Homeland, One Journey, Two Paths
Space and Affect in the Travelling Memory of Palestine in Two Family Sagas

June 22, 6:15 pm CET

online via Zoom

Register via e-mail in order to receive the Zoom link: hiwi.erll@gmail.com

Abstract:

This paper is part of a larger project about Palestinian Memory. My project offers a close study of the Palestinian family saga as a genre and as a medium of the travelling collective memory of Palestine.
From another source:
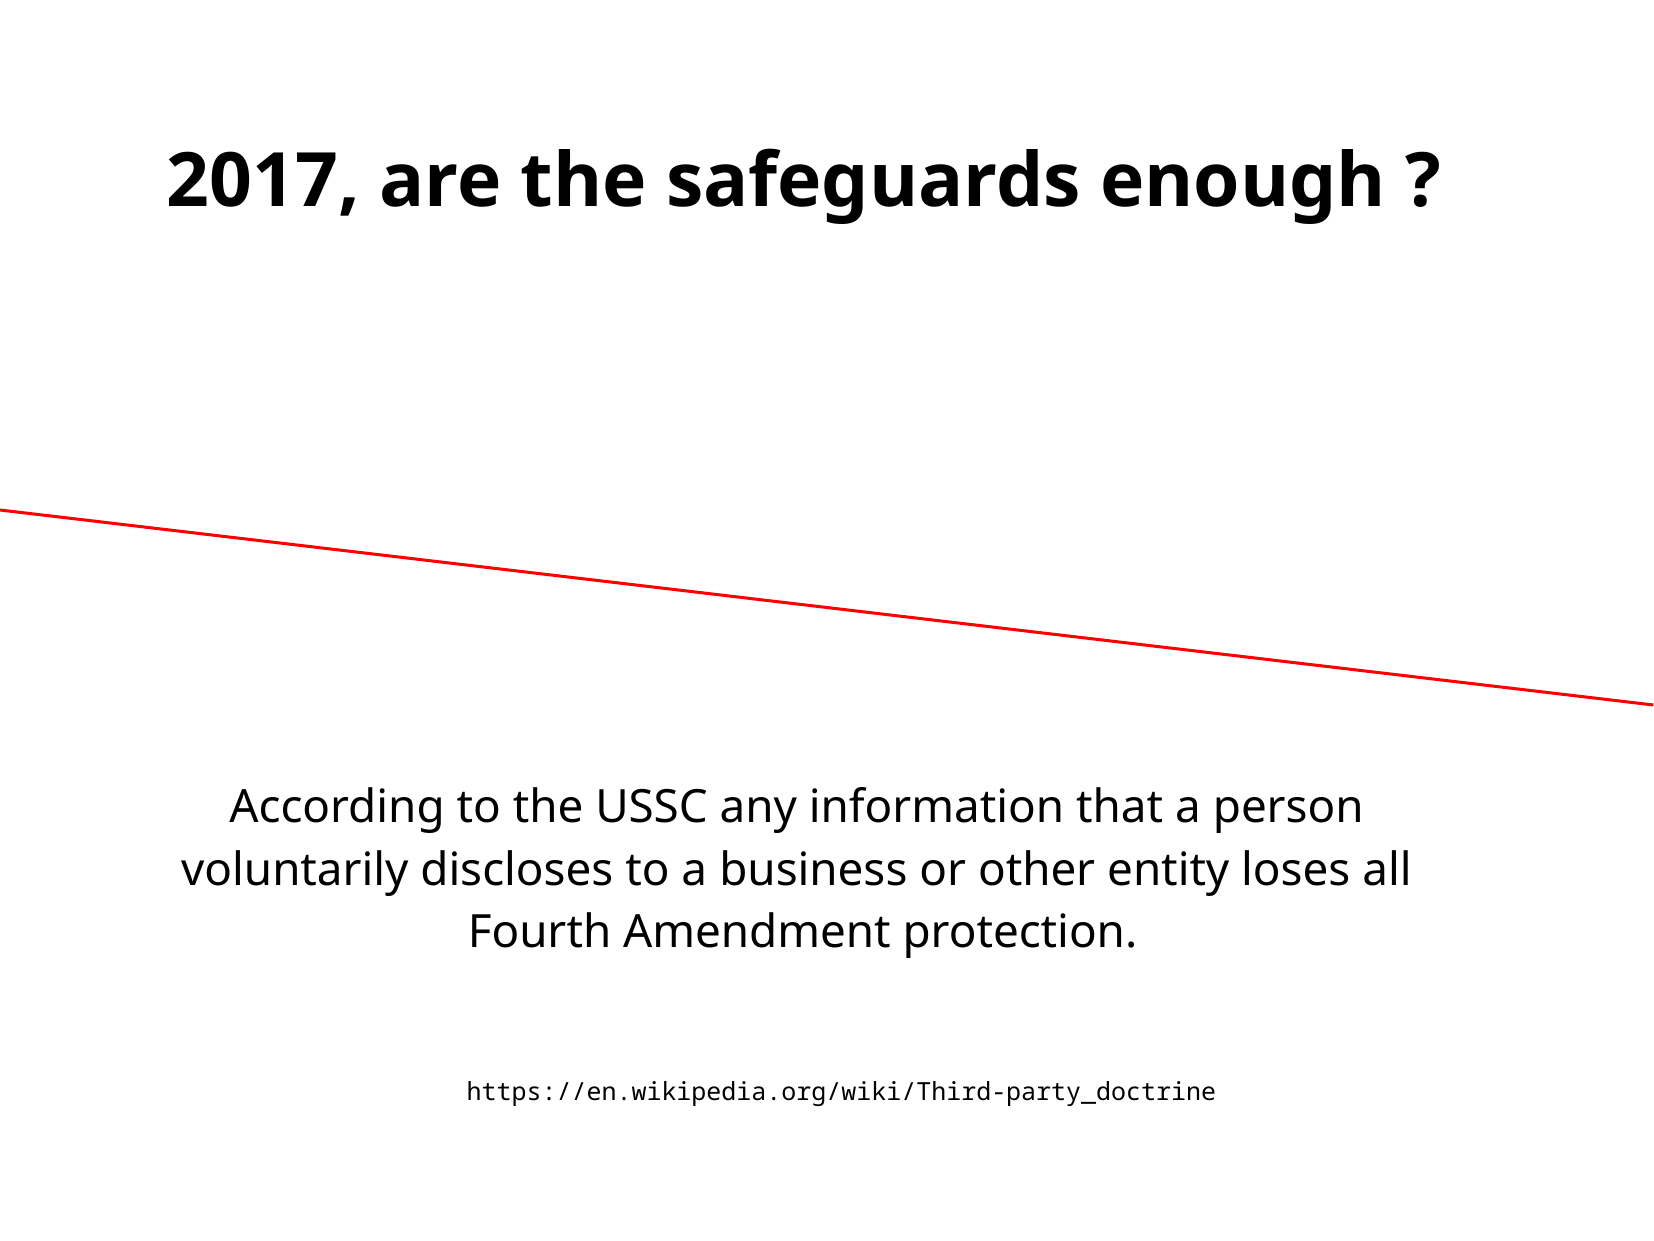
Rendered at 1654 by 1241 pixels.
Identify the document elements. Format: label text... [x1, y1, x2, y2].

text_box 2017, are the safeguards enough ? [150, 117, 1388, 255]
text_box https://en.wikipedia.org/wiki/Third-party_doctrine [450, 1065, 1234, 1112]
text_box According to the USSC any information that a person voluntarily discloses to a business or other entity loses all Fourth Amendment protection. [165, 765, 1515, 993]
One of the project’s aims is to construct a definition of what might constitute a Palestinian saga as an emerging genre that relies, almost solely, on memory; and where memory is to be seen as the main reason behind writing such sagas, as well as being its means towards constructing and acknowledging the Palestinian collectivity, and Palestine. The two texts discussed in this article, Susan Abulhawa’s Mornings in Jenin (2006), and Radwa Ashour’s The Woman from Tantoura (2010), are two examples of a Palestinian saga where the affective relation between space and memory is brought to light via the two different spatial and social collective milieus to which the two authors, and their texts, belong. The different geographical positions of the two authors affect the construction of the journey of the two female protagonists, Amal (Jenin) and Ruqayya (Tantoura), and their connection to their shared homeland, Palestine, in a way that brings forward the relation between space, affect, and memory. Through a reading of Halbwachs’s theorization of how space becomes territorialized by collective memory, the paper discusses how the intersection between place and memory affects how each author chooses to remember Palestine.